Truman can't do anything requiring real knowledge, since it turns out that most of the science and other knowledge taught to him inside the dome was jerry-rigged and made-up just to keep him inside. The actual knowledge of the world as it is puzzles and terrifies him. ("We did what to the native Americans?")

Truman tries an acting career, since it's something that he knows, but he's no good at it. He can't act when he knows he's acting. (He's a true naif.)

What ever will become of Truman Burbank?

That is the question for which life does not prepare us.

--Edward R. O'Neill

Monday, May 7, 2007

The Dreamers

A genius dropout who works in a 24-hour market develops insomnia because of his schedule.

He just can't sleep.

Random strangers seem oddly interested in helping him sleep.

The fitful bits of sleep he gets resound with strange dreams.

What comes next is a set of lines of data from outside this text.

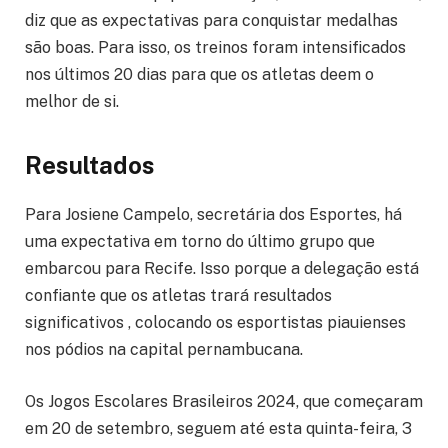
diz que as expectativas para conquistar medalhas
são boas. Para isso, os treinos foram intensificados
nos últimos 20 dias para que os atletas deem o
melhor de si.
Resultados
Para Josiene Campelo, secretária dos Esportes, há
uma expectativa em torno do último grupo que
embarcou para Recife. Isso porque a delegação está
confiante que os atletas trará resultados
significativos , colocando os esportistas piauienses
nos pódios na capital pernambucana.
Os Jogos Escolares Brasileiros 2024, que começaram
em 20 de setembro, seguem até esta quinta-feira, 3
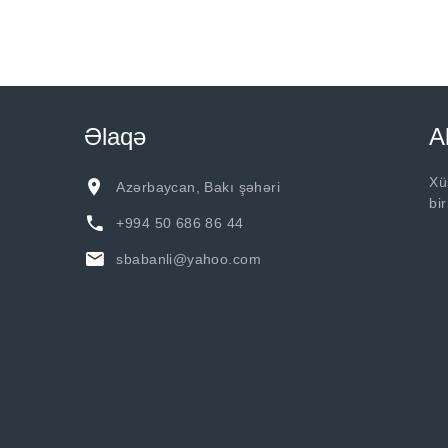
Əlaqə
A
Xü
Azərbaycan, Bakı şəhəri
bi
+994 50 686 86 44
sbabanli@yahoo.com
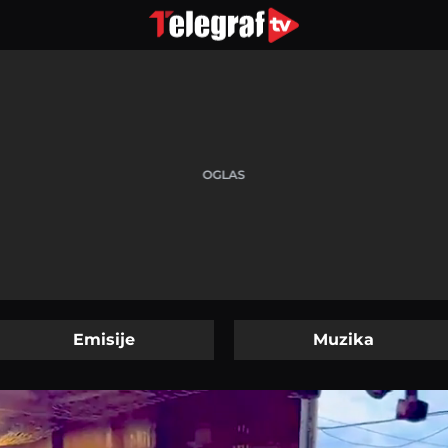
Emisije
Muzika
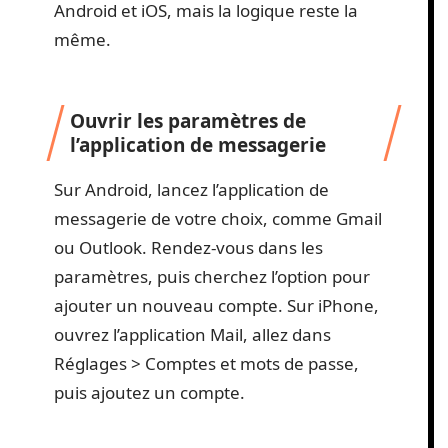
Android et iOS, mais la logique reste la
même.
Ouvrir les paramètres de
l’application de messagerie
Sur Android, lancez l’application de
messagerie de votre choix, comme Gmail
ou Outlook. Rendez-vous dans les
paramètres, puis cherchez l’option pour
ajouter un nouveau compte. Sur iPhone,
ouvrez l’application Mail, allez dans
Réglages > Comptes et mots de passe,
puis ajoutez un compte.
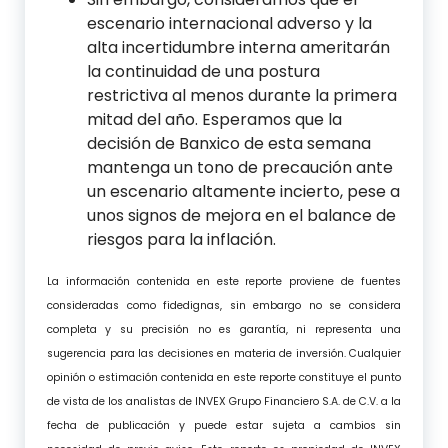
escenario internacional adverso y la
alta incertidumbre interna ameritarán
la continuidad de una postura
restrictiva al menos durante la primera
mitad del año. Esperamos que la
decisión de Banxico de esta semana
mantenga un tono de precaución ante
un escenario altamente incierto, pese a
unos signos de mejora en el balance de
riesgos para la inflación.
La información contenida en este reporte proviene de fuentes
consideradas como fidedignas, sin embargo no se considera
completa y su precisión no es garantía, ni representa una
sugerencia para las decisiones en materia de inversión. Cualquier
opinión o estimación contenida en este reporte constituye el punto
de vista de los analistas de INVEX Grupo Financiero S.A. de C.V. a la
fecha de publicación y puede estar sujeta a cambios sin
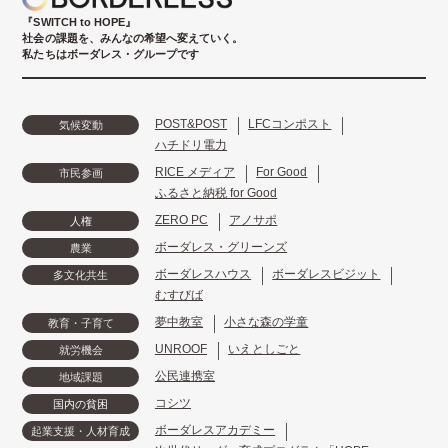
『SWITCH to HOPE』
社会の課題を、みんなの希望へ変えていく。
私たちはボーダレス・グループです
POST&POST
LFCコンポスト
気候変動
ハチドリ電力
RICE メディア
For Good
市民参画
ふるさと納税 for Good
ZERO PC
アノサポ
人権
ボーダレス・グリーンズ
農業
ボーダレスハウス
ボーダレスビジット
多文化共生
むすびば
夢中教室
小さな森の学童
教育・子育て
UNROOF
いえとしごと
就労機会
公民連携室
地域課題
コシツ
国内の貧困
ボーダレスアカデミー
起業支援・人材育成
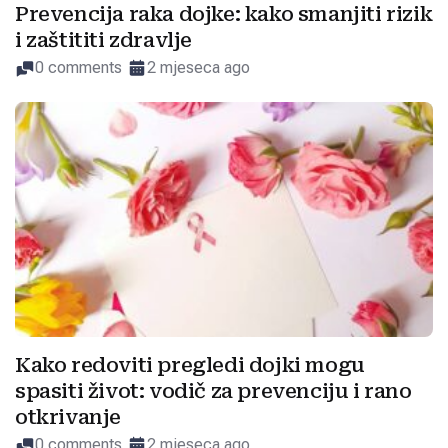
Prevencija raka dojke: kako smanjiti rizik
i zaštititi zdravlje
0 comments
2 mjeseca ago
Kako redoviti pregledi dojki mogu
spasiti život: vodič za prevenciju i rano
otkrivanje
0 comments
2 mjeseca ago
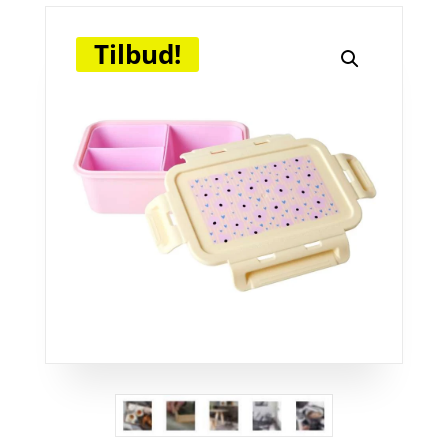
Tilbud!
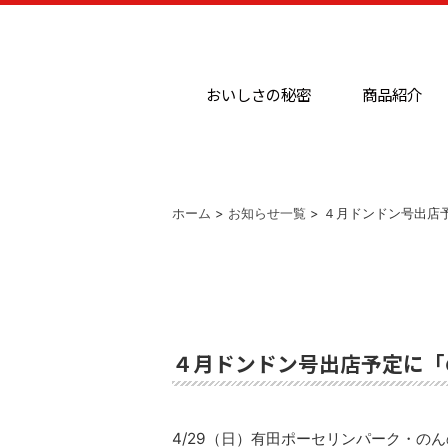
おいしさの秘密
商品紹介
ホーム
>
お知らせ一覧
> ４月ドンドン号出店
４月ドンドン号出店予定に「
4/29（日）有田ポーセリンパーク・の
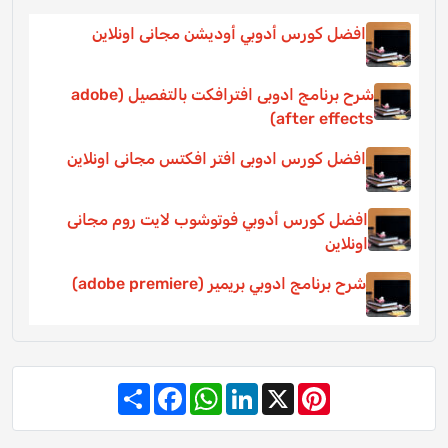
افضل كورس أدوبي أوديشن مجانى اونلاين
شرح برنامج ادوبى افترافكت بالتفصيل (adobe
after effects)
افضل كورس ادوبى افتر افكتس مجانى اونلاين
افضل كورس أدوبي فوتوشوب لايت روم مجانى
اونلاين
شرح برنامج ادوبي بريمير (adobe premiere)
Share
Facebook
WhatsApp
LinkedIn
Pinterest
X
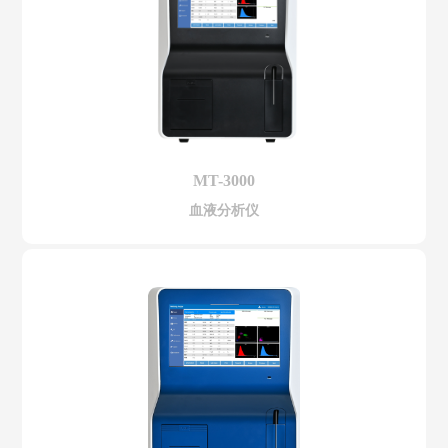
MT-3000
血液分析仪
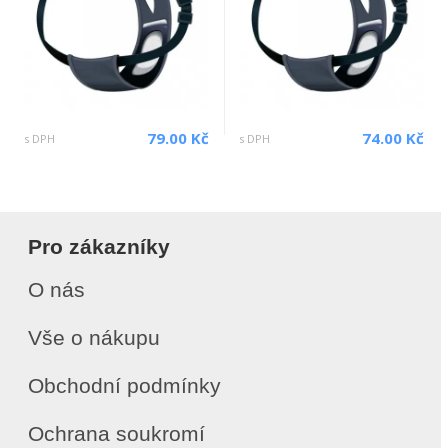
79.00 Kč
74.00 Kč
s DPH
s DPH
Pro zákazníky
O nás
Vše o nákupu
Obchodní podmínky
Ochrana soukromí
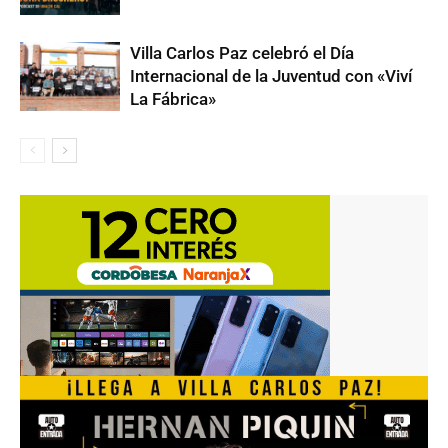
Villa Carlos Paz celebró el Día
Internacional de la Juventud con «Viví
La Fábrica»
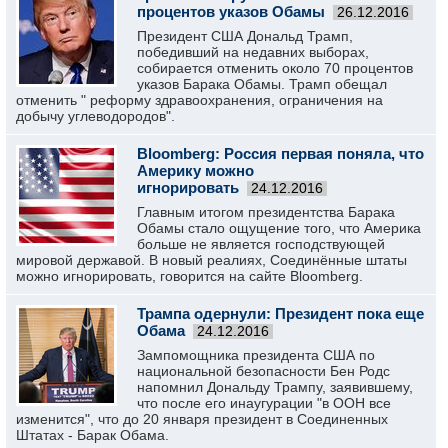
процентов указов Обамы
26.12.2016
Президент США Дональд Трамп,
победивший на недавних выборах,
собирается отменить около 70 процентов
указов Барака Обамы. Трамп обещал
отменить " реформу здравоохранения, ограничения на
добычу углеводородов".
Bloomberg: Россия первая поняла, что
Америку можно
игнорировать
24.12.2016
Главным итогом президентства Барака
Обамы стало ощущение того, что Америка
больше не является господствующей
мировой державой. В новый реалиях, Соединённые штаты
можно игнорировать, говорится на сайте Bloomberg.
Трампа одернули: Президент пока еще
Обама
24.12.2016
Зампомощника президента США по
национальной безопасности Бен Родс
напомнил Дональду Трампу, заявившему,
что после его инаугурации "в ООН все
изменится", что до 20 января президент в Соединенных
Штатах - Барак Обама.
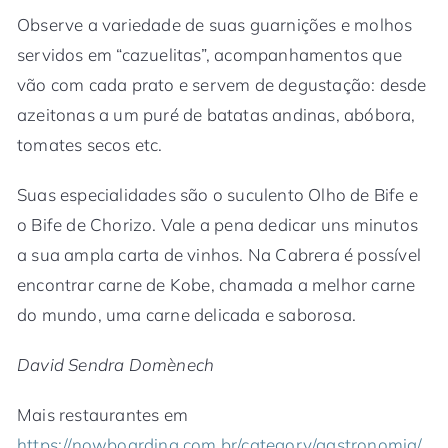
Observe a variedade de suas guarnições e molhos
servidos em “cazuelitas”, acompanhamentos que
vão com cada prato e servem de degustação: desde
azeitonas a um puré de batatas andinas, abóbora,
tomates secos etc.
Suas especialidades são o suculento Olho de Bife e
o Bife de Chorizo. Vale a pena dedicar uns minutos
a sua ampla carta de vinhos. Na Cabrera é possível
encontrar carne de Kobe, chamada a melhor carne
do mundo, uma carne delicada e saborosa.
David Sendra Domènech
Mais restaurantes em
https://nowboarding.com.br/category/gastronomia/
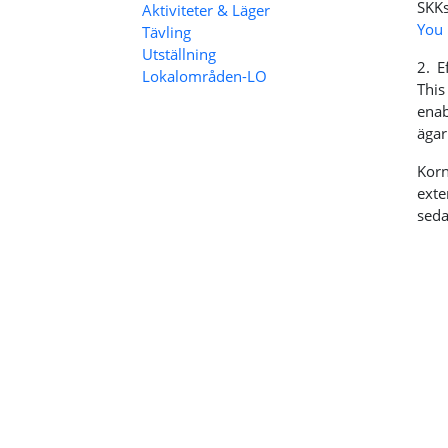
SKKs
Aktiviteter & Läger
You 
Tävling
Utställning
2. E
Lokalområden-LO
This
enab
ägar
Kor
exte
seda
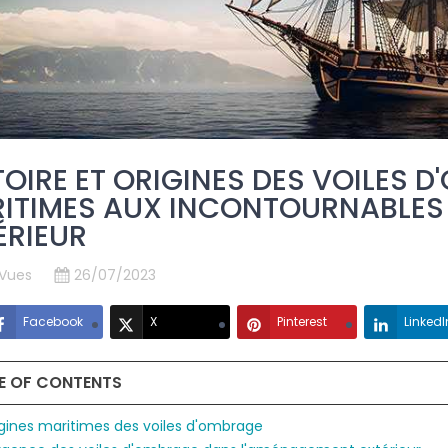
TOIRE ET ORIGINES DES VOILES D
ITIMES AUX INCONTOURNABLES
ÉRIEUR
 Vues
26/07/2023
Facebook
X
Pinterest
LinkedI
E OF CONTENTS
igines maritimes des voiles d'ombrage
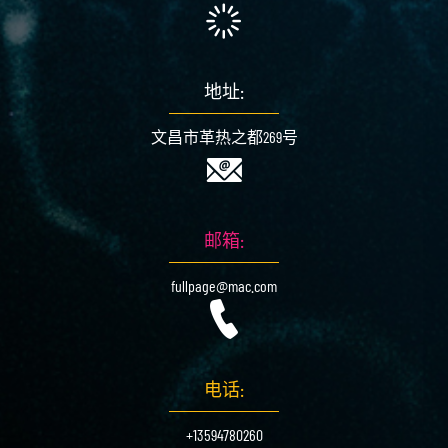
地址:
文昌市革热之都269号
邮箱:
fullpage@mac.com
电话:
+13594780260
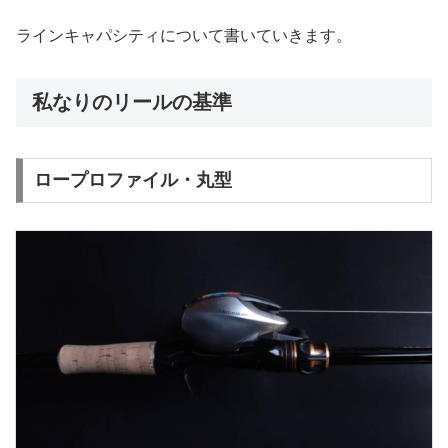
ラインキャパシティについて書いていきます。
私なりのリールの基準
ロープロファイル・丸型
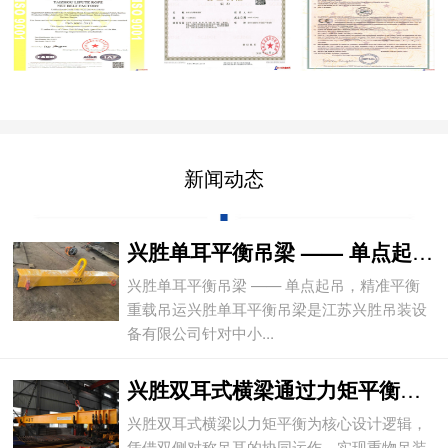
新闻动态
兴胜单耳平衡吊梁 —— 单点起吊，精准平
兴胜单耳平衡吊梁 —— 单点起吊，精准平衡
重载吊运兴胜单耳平衡吊梁是江苏兴胜吊装设
备有限公司针对中小...
兴胜双耳式横梁通过力矩平衡实现重物平稳吊
兴胜双耳式横梁以力矩平衡为核心设计逻辑，
凭借双侧对称吊耳的协同运作，实现重物吊装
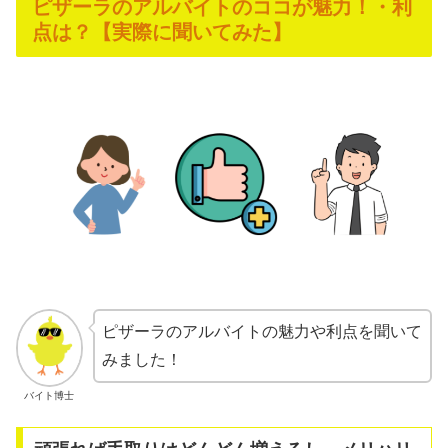
ピザーラのアルバイトのココが魅力！・利
点は？【実際に聞いてみた】
ピザーラのアルバイトの魅力や利点を聞いて
みました！
バイト博士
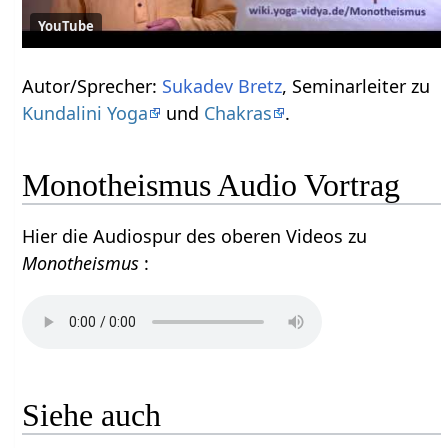
YouTube
Autor/Sprecher:
Sukadev Bretz
, Seminarleiter zu
Kundalini Yoga
und
Chakras
.
Monotheismus Audio Vortrag
Hier die Audiospur des oberen Videos zu
Monotheismus
:
Siehe auch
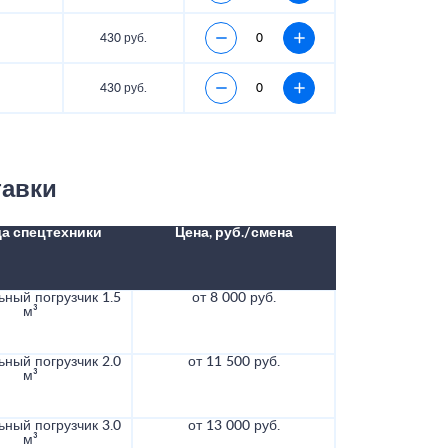
430 руб.
430 руб.
тавки
а спецтехники
Цена, руб./смена
ный погрузчик 1.5
от 8 000 руб.
м³
ный погрузчик 2.0
от 11 500 руб.
м³
ный погрузчик 3.0
от 13 000 руб.
м³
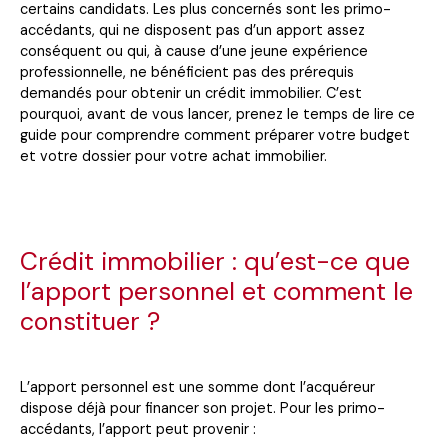
certains candidats. Les plus concernés sont les primo-
accédants, qui ne disposent pas d’un apport assez
conséquent ou qui, à cause d’une jeune expérience
professionnelle, ne bénéficient pas des prérequis
demandés pour obtenir un crédit immobilier. C’est
pourquoi, avant de vous lancer, prenez le temps de lire ce
guide pour comprendre comment préparer votre budget
et votre dossier pour votre achat immobilier.
Crédit immobilier : qu’est-ce que
l’apport personnel et comment le
constituer ?
L’apport personnel est une somme dont l’acquéreur
dispose déjà pour financer son projet. Pour les primo-
accédants, l’apport peut provenir :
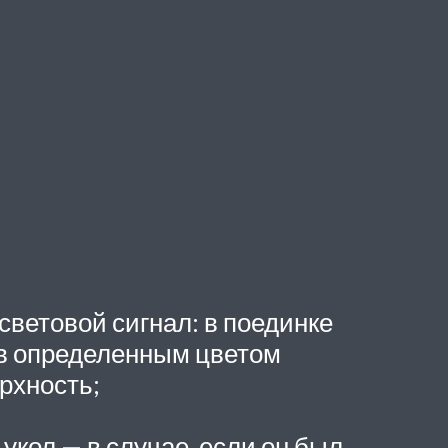
световой сигнал: в поединке
ов определенным цветом
рхность;
кол — в случае, если он был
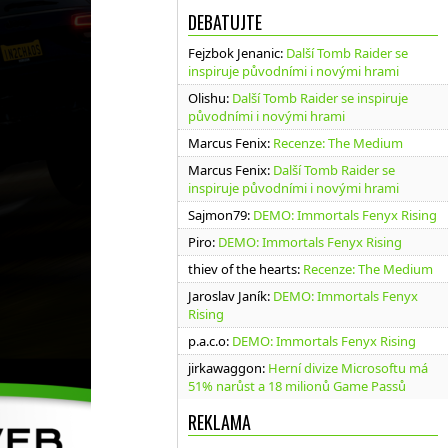
DEBATUJTE
Fejzbok Jenanic
:
Další Tomb Raider se
inspiruje původními i novými hrami
Olishu
:
Další Tomb Raider se inspiruje
původními i novými hrami
Marcus Fenix
:
Recenze: The Medium
Marcus Fenix
:
Další Tomb Raider se
inspiruje původními i novými hrami
Sajmon79
:
DEMO: Immortals Fenyx Rising
Piro
:
DEMO: Immortals Fenyx Rising
thiev of the hearts
:
Recenze: The Medium
Jaroslav Janík
:
DEMO: Immortals Fenyx
Rising
p.a.c.o
:
DEMO: Immortals Fenyx Rising
jirkawaggon
:
Herní divize Microsoftu má
51% narůst a 18 milionů Game Passů
REKLAMA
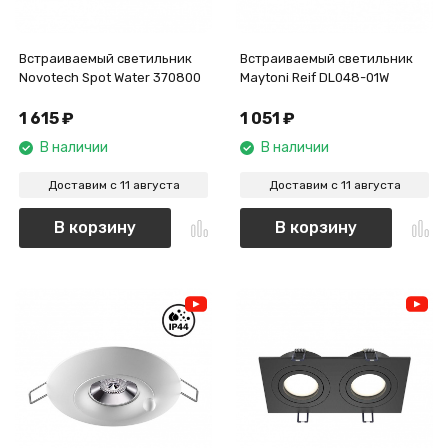
Встраиваемый светильник
Встраиваемый светильник
Novotech Spot Water 370800
Maytoni Reif DL048-01W
1 615
₽
1 051
₽
В наличии
В наличии
Доставим с 11 августа
Доставим с 11 августа
В корзину
В корзину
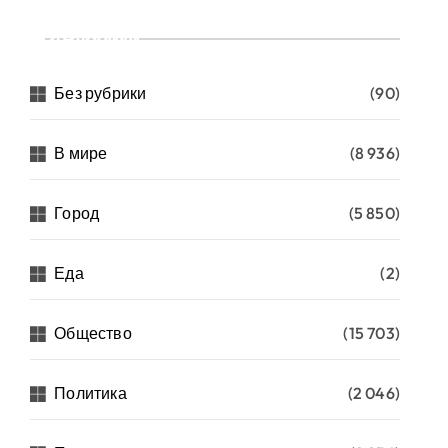
Рубрики
Без рубрики
(90)
В мире
(8 936)
Город
(5 850)
Еда
(2)
Общество
(15 703)
Политика
(2 046)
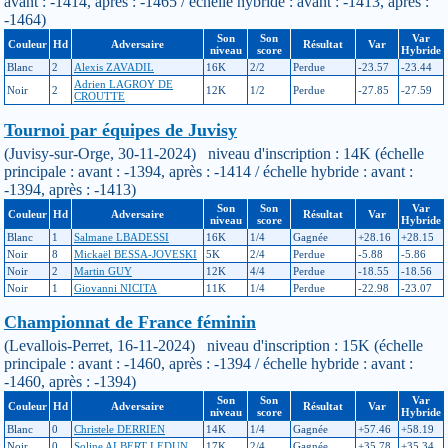
avant : -1414, après : -1465 / échelle hybride : avant : -1413, après :
-1464)
Son
Son
Var
Couleur
Hd
Adversaire
Résultat
Var
niveau
score
Hybride
Blanc
2
Alexis ZAVADIL
16K
2/2
Perdue
-23.57
-23.44
Adrien LAGROY DE
Noir
2
12K
1/2
Perdue
-27.85
-27.59
CROUTTE
Tournoi par équipes de Juvisy
(Juvisy-sur-Orge, 30-11-2024) niveau d'inscription : 14K (échelle
principale : avant : -1394, après : -1414 / échelle hybride : avant :
-1394, après : -1413)
Son
Son
Var
Couleur
Hd
Adversaire
Résultat
Var
niveau
score
Hybride
Blanc
1
Salmane LBADESSI
16K
1/4
Gagnée
+28.16
+28.15
Noir
8
Mickaël BESSA-JOVESKI
5K
2/4
Perdue
-5.88
-5.86
Noir
2
Martin GUY
12K
4/4
Perdue
-18.55
-18.56
Noir
1
Giovanni NICITA
11K
1/4
Perdue
-22.98
-23.07
Championnat de France féminin
(Levallois-Perret, 16-11-2024) niveau d'inscription : 15K (échelle
principale : avant : -1460, après : -1394 / échelle hybride : avant :
-1460, après : -1394)
Son
Son
Var
Couleur
Hd
Adversaire
Résultat
Var
niveau
score
Hybride
Blanc
0
Christele DERRIEN
14K
1/4
Gagnée
+57.46
+58.19
Noir
0
Soline ALBERT LEDUN
17K
2/4
Gagnée
+35.78
+35.34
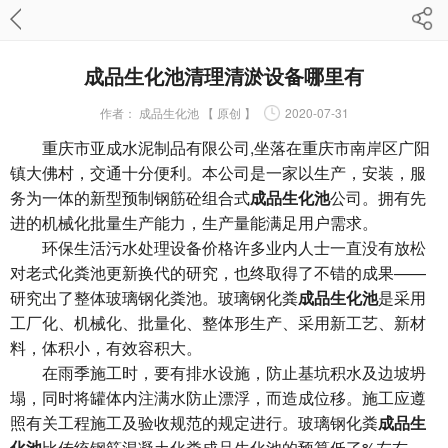
成品生化池清理清淤设备哪里有
作者：
成品生化池 【 原创 】
2020-07-31
重庆市亚成水泥制品有限公司,坐落在重庆市南岸区广阳
镇大佛村，交通十分便利。本公司是一家以生产，安装，服
务为一体的新型预制钢筋砼组合式
成品生化池
公司。拥有先
进的机械化批量生产能力，生产量能满足用户需求。
环保生活污水处理设备价格许多业内人士一直没有放松
对老式化粪池更新换代的研究，也终取得了不错的成果——
研究出了整体玻璃钢化粪池。玻璃钢化粪
成品生化池
是采用
工厂化、机械化、批量化、整体形生产、采用新工艺、新材
料，体积小，有效容积大。
在雨季施工时，要有排水设施，防止基坑积水及边坡坍
塌，同时将罐体内注满水防止漂浮，而造成位移。施工应遵
照有关工程施工及验收规范的规定进行。玻璃钢化粪
成品生
化池
比传统钢筋混凝土化粪成品生化池的预算低了%左右，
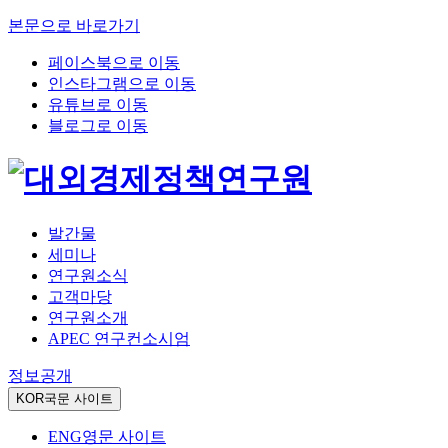
본문으로 바로가기
페이스북으로 이동
인스타그램으로 이동
유튜브로 이동
블로그로 이동
발간물
세미나
연구원소식
고객마당
연구원소개
APEC 연구컨소시엄
정보공개
KOR
국문 사이트
ENG
영문 사이트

He pieces together the pieces and realizes the truth.

A secret agency has invaded our dreams.

When we fall asleep, our brain's power to dream is being used as a distributed supercomputer. A single brain's power outstrips that of the fastest supercomputer, so this agency is using all our brains together.

Seemingly innocuous TV shows and advertisements program us with the information we need to process while we sleep.

Electrical circuits in everyday appliances--like cell phones--monitor our dreams and upload the results to the secret intelligence agency.

Our clerk hero has to find out who's behind it, what it's for, and, if need be, to smash the whole operation.